Bully for John Culberson! I couldn't agree more. There's no good reason why not.

Perhaps Justice Breyer is worried about YouTube video spreading of him trying to justify strip searching a 13-year old girl to look for ibuprofen with babbling recollections of fellow schoolchildren putting things in his underwear during his youth.

Posted by: Gritsforbreakfast | Apr 24, 2009 9:08:25 AM

I actually agree with the justices on this one. I do think there is a certain mystique to the court that should be maintained. I think the technological argument is bogus. Just because something is easy to do doesn't mean it should be done. As the center of democratic power in DC, Congress should have it's image broadcast day and night. But I don't think the court should. And if it should, why stop there. Why shouldn't the president have his cabinet meetings broadcast. What about his National Security briefing.
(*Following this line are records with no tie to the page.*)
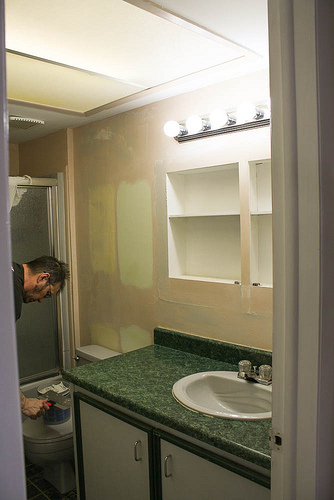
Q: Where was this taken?
A: Bathroom.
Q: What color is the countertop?
A: Green.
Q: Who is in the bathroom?
A: A man.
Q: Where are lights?
A: On the wall.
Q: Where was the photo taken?
A: In a bathroom.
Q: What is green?
A: Countertop.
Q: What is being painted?
A: The wall.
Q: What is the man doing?
A: Painting.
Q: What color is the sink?
A: White.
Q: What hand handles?
A: Cabinets.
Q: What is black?
A: Man's shirt.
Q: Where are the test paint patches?
A: Above the toilet tank.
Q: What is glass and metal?
A: A shower door.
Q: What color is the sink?
A: White.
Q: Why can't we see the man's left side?
A: The photographer is facing the man's right.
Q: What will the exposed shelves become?
A: A medicine cabinet.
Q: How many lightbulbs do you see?
A: 1.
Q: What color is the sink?
A: White.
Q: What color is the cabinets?
A: White and green.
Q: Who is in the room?
A: A man.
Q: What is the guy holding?
A: A paint roller.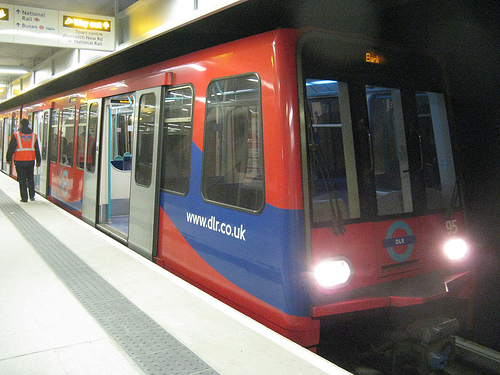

And if you say no to either of those, then the disagreement is simply where to draw the line. And I can't think of a single good reason why the court should have its meetings broadcast.

As I like to say, people wear clothes for a reason. And I find this desire to strip search everything rather distasteful. Perhaps in this area at least I show more consistency than Justice Breyer.

Posted by: Daniel | Apr 24, 2009 10:02:02 AM

This is an area I actually think should start from the bottom. It would be far more useful to my mind if district court proceedings were recorded./broadcast, especially without sidebar removed. The current rules forbid a district court from doing so even if the judge so desires. SCOTUS does little enough work that I don't see broadcast as nearly as big an issue, especially given that the court makes no important spontaneous decisions.

I find it especially troublesome that we still rely on written transcripts to provide the best record of what happened when it is fully admitted that a great deal of nuance is lost. I believe that the record should be in the media that provides the highest fidelety at a reasonable cost. When technology proceeds to a point where solid objects can be recorded in real time I would say that would be the media that the record should be kept in.

As for the President, I believe every official action of every elected official should be recorded. Whether broadcast/availability of all those recordings should be available is a different matter but the default should be that they are available. I would include everything that happens in a congresscritters' office as well.

Posted by: Soronel Haetir | Apr 24, 2009 10:26:36 AM

For the drama and ratings, Nancy Grace should host. They could cut to a commercial every time Justice Breyer asks a question and every time Justice Scalia asks a question, it could be a voice over of a reenactment.

In other words, why not allow the free market and free speech to take the SCOTUS to the lowest common denominator as it has so many other court proceedings?

Posted by: George | Apr 24, 2009 11:15:53 AM

Add another entry to the list of reasons Justice Souter will likely be tendering his resignation soon....

Posted by: anon attorney | Apr 24, 2009 2:44:00 PM

Daniel, cabinet meetings and National Security briefings aren't public meetings. We're talking here about streaming video of OPEN court.

As far as "a certain mystique"? They don't deserve it. They're doing the people's business and there's no reason they can't submit themselves to the same level of scrutiny as millions of employees whose employers put cameras in the workplace.

As one of them seems to assert with every new case gutting the 4th Amendment, if they don't have anything to hide they'll have nothing to fear. And it wouldn't bother me if any who don't like it follow Souter out the door.

Posted by: Gritsforbreakfast | Apr 25, 2009 7:57:37 AM

These weasels, coming hat in hand, begging for more money, are the cappi di tutti cappi of the criminal cult enterprise. They need to be defunded. Cameras focusing on the signs of early Alzheimer's Disease should be permitted to monitor these dementocrats and broadcast to the world. Napping by judges are reversible error, except, there is no court. Such depictions of napping should go to Congress for impeachment proceedings.

Posted by: Supremacy Claus | Apr 25, 2009 12:21:07 PM

If cameras are allowed during oral arguments everyone will be able to see J. Thomas sleeping. That could explain the opposition.